§ **Testo fornito**:
_ _ _ _ _ _ _

Come Preparare le Zanzariere

Con la vicinanza del periodo estivo, cominciano a farsi vedere anche le fastidiose zanzare, che spesso sono anche portatrici di malattie e infezioni. Quindi è opportuno iniziare a preparare e dotare le nostre finestre di zanzariere. Ecco come prepararne in casa.

Per prima cosa, prendete le misure degli infissi in cui volete applicare la zanzariera. Prendete le misure del telaio interno dell’infisso. Fatto questo, tagliate i listelli secondo le misure precedentemente prese. Preparate la colla per legno per incollare le giunture del telaio che state creando.

Con l’aiuto delle morse, passate la colla vinilica sulle parti da incollare e ammorsate gli angoli. Attendete almeno ventiquattro ore per il completo incollaggio. Successivamente, prendete la rete per zanzariere, ritagliatela a misura con il telaio che avete preparato, avendo cura di lasciare un bordo di un paio di centimetri in più per lato.

_ _ _ _ _ _ _

Dati per la comprensione dei grafici
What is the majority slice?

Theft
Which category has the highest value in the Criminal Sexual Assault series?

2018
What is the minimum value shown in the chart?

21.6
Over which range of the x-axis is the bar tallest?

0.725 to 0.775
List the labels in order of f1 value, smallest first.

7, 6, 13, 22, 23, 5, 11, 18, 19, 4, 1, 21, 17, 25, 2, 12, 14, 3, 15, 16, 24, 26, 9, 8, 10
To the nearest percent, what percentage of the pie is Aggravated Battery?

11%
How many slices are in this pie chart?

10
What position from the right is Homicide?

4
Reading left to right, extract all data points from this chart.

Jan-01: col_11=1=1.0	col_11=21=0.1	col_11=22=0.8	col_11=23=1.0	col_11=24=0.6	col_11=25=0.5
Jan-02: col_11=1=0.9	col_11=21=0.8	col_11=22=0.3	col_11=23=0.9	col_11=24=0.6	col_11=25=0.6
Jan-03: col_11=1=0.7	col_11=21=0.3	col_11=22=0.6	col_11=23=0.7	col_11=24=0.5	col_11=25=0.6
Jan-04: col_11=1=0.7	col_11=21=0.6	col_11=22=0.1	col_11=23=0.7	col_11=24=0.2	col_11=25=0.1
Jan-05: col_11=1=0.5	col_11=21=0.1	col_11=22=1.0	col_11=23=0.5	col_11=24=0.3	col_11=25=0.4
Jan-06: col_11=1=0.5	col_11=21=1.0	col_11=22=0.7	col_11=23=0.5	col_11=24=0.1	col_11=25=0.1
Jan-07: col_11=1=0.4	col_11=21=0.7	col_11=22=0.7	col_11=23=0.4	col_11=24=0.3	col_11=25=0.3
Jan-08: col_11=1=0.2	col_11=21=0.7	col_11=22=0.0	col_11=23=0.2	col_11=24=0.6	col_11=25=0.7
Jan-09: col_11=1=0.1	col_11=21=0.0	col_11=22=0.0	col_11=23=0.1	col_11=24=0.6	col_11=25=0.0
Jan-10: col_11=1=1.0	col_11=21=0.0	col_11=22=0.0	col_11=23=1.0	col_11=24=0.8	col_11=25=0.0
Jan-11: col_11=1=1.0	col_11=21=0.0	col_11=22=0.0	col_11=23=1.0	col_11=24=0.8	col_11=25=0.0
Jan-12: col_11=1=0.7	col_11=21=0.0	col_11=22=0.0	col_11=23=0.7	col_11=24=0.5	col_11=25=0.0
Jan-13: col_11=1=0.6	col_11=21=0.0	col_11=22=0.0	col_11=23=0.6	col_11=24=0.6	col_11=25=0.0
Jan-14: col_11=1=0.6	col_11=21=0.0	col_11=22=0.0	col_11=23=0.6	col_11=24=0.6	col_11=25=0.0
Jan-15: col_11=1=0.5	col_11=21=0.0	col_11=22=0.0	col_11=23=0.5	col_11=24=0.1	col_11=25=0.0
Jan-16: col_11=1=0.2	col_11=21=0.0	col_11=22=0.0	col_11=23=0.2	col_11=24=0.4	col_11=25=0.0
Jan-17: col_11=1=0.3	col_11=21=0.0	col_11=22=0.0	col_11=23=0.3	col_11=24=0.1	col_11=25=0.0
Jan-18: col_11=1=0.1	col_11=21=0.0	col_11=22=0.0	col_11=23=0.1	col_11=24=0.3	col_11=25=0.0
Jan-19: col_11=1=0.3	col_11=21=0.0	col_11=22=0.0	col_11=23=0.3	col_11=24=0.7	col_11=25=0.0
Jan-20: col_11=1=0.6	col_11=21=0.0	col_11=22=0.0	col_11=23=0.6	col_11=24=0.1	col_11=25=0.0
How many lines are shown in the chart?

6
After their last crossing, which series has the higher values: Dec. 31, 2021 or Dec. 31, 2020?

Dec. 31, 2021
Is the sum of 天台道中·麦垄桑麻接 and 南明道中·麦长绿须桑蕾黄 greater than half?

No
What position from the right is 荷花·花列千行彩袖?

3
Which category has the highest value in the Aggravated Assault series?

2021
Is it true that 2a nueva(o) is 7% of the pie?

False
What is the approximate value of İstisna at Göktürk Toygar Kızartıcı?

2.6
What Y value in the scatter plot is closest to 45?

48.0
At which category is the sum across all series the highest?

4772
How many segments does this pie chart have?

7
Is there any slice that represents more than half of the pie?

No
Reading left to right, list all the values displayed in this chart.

_ _ _ _ _ _ _

§ **Compito da svolgere**: Per favore, riproduci parola per parola l'intero testo sulla preparazione delle zanzariere. Le righe costituiscono materiale separato dal testo.

§ **Risposta al compito**:
Come Preparare le Zanzariere

Con la vicinanza del periodo estivo, cominciano a farsi vedere anche le fastidiose zanzare, che spesso sono anche portatrici di malattie e infezioni. Quindi è opportuno iniziare a preparare e dotare le nostre finestre di zanzariere. Ecco come prepararne in casa.

Per prima cosa, prendete le misure degli infissi in cui volete applicare la zanzariera. Prendete le misure del telaio interno dell’infisso. Fatto questo, tagliate i listelli secondo le misure precedentemente prese. Preparate la colla per legno per incollare le giunture del telaio che state creando.

Con l’aiuto delle morse, passate la colla vinilica sulle parti da incollare e ammorsate gli angoli. Attendete almeno ventiquattro ore per il completo incollaggio. Successivamente, prendete la rete per zanzariere, ritagliatela a misura con il telaio che avete preparato, avendo cura di lasciare un bordo di un paio di centimetri in più per lato.